- YOUR GOAL -
Copy out, without any change, the lines of the items that run from the line holding "text 1. [177, 1310, 1122, 1334]" through the line holding "text Nr. 825, 2016-08-11, paskelbta", both lines included.

· · · · · · ·

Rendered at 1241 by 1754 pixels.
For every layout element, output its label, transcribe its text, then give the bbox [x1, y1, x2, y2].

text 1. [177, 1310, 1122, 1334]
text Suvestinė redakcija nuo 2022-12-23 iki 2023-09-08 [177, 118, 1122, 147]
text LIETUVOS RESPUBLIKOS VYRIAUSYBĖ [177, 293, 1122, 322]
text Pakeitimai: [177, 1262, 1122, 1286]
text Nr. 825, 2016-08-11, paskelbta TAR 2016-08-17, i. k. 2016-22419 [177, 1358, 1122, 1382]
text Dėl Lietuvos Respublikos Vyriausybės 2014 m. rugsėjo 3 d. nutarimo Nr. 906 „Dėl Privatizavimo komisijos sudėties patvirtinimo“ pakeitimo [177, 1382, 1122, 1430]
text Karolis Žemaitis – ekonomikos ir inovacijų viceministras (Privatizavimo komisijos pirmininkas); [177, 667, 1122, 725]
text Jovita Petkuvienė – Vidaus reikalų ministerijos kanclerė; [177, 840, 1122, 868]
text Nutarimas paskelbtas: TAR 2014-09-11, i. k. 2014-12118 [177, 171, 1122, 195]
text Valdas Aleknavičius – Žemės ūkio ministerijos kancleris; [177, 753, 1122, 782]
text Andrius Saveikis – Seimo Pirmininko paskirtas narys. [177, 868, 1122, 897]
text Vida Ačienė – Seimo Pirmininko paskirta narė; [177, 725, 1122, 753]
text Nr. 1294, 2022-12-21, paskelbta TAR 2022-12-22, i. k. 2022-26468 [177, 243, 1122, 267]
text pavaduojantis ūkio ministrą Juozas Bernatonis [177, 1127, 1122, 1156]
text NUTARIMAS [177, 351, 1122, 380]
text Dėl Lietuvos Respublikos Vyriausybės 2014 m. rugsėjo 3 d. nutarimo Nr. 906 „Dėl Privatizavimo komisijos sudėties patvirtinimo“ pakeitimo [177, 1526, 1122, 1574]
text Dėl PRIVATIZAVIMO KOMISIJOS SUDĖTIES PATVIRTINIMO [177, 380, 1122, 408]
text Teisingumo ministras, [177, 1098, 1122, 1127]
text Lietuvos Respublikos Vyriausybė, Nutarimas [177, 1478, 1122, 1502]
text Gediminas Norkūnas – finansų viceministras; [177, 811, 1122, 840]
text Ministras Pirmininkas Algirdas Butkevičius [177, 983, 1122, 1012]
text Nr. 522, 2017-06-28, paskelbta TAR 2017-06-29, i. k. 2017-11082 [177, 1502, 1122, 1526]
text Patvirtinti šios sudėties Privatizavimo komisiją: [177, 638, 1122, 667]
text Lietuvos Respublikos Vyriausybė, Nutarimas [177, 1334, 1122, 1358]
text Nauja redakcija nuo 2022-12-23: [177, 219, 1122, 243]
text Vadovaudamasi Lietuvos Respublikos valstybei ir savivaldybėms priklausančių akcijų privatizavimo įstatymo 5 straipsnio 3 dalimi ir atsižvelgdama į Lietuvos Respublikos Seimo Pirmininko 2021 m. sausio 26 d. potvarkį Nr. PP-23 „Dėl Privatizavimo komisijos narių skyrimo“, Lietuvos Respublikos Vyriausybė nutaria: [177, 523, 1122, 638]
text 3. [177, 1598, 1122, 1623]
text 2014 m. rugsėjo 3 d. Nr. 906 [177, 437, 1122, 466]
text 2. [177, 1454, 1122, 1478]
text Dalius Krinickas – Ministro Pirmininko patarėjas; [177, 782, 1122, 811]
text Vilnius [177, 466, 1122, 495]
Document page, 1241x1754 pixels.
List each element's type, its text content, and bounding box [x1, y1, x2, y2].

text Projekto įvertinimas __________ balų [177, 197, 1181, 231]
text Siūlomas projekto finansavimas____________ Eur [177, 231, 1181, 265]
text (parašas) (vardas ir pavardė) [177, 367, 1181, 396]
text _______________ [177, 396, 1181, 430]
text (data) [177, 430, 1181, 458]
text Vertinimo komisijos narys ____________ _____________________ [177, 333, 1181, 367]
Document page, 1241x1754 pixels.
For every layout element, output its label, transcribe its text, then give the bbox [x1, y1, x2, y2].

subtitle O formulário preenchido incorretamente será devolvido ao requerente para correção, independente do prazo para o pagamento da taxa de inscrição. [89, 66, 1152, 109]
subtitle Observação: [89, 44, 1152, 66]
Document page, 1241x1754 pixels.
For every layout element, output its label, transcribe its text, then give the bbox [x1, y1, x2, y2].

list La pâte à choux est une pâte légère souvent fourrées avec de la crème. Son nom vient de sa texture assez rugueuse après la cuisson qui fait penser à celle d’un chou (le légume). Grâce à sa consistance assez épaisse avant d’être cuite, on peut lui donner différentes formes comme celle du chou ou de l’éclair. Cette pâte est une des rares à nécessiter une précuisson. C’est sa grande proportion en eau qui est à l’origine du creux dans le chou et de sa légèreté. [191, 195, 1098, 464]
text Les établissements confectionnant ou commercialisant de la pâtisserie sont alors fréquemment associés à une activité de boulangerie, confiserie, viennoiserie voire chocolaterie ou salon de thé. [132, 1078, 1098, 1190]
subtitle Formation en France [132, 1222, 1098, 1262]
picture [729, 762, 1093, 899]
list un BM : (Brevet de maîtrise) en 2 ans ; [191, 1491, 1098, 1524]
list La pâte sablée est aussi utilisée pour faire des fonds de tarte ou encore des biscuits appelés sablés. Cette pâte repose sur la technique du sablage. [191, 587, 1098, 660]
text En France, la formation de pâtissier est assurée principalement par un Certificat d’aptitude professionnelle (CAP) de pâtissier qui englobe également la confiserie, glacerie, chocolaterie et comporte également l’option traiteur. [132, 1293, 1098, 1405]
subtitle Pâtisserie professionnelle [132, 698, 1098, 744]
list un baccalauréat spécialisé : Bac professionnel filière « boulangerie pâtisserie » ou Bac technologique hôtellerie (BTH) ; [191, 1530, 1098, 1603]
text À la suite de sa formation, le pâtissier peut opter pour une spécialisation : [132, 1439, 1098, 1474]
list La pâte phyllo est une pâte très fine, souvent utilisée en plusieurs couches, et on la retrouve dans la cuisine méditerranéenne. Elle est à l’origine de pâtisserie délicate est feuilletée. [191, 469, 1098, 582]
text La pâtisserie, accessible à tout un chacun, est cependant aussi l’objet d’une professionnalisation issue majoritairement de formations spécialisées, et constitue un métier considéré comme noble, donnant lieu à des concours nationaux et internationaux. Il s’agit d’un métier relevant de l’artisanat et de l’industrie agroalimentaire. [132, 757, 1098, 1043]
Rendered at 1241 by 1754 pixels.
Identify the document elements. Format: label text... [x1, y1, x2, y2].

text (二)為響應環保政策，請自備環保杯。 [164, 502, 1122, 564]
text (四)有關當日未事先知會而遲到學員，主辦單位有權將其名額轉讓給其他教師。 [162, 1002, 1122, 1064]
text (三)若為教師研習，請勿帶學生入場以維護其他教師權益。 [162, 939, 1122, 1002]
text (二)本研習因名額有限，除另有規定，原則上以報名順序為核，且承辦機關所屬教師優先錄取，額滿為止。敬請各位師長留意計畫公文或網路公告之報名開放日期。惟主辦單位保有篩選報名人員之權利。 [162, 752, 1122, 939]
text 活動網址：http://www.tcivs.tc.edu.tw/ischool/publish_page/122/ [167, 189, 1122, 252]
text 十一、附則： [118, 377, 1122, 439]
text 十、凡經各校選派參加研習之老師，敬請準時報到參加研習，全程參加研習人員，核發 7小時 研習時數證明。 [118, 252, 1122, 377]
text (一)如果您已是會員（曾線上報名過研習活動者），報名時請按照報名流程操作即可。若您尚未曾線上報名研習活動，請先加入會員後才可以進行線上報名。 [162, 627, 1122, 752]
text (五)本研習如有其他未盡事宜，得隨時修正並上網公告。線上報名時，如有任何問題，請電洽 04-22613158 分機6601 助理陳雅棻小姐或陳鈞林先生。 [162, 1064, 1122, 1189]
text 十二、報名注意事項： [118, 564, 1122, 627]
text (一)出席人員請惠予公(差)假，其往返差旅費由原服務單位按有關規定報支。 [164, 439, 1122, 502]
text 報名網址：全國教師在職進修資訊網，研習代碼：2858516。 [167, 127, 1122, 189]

· · · · · · ·

- FINAL RESULT -
text 1. [177, 1310, 1122, 1334]
text Suvestinė redakcija nuo 2022-12-23 iki 2023-09-08 [177, 118, 1122, 147]
text LIETUVOS RESPUBLIKOS VYRIAUSYBĖ [177, 293, 1122, 322]
text Pakeitimai: [177, 1262, 1122, 1286]
text Nr. 825, 2016-08-11, paskelbta TAR 2016-08-17, i. k. 2016-22419 [177, 1358, 1122, 1382]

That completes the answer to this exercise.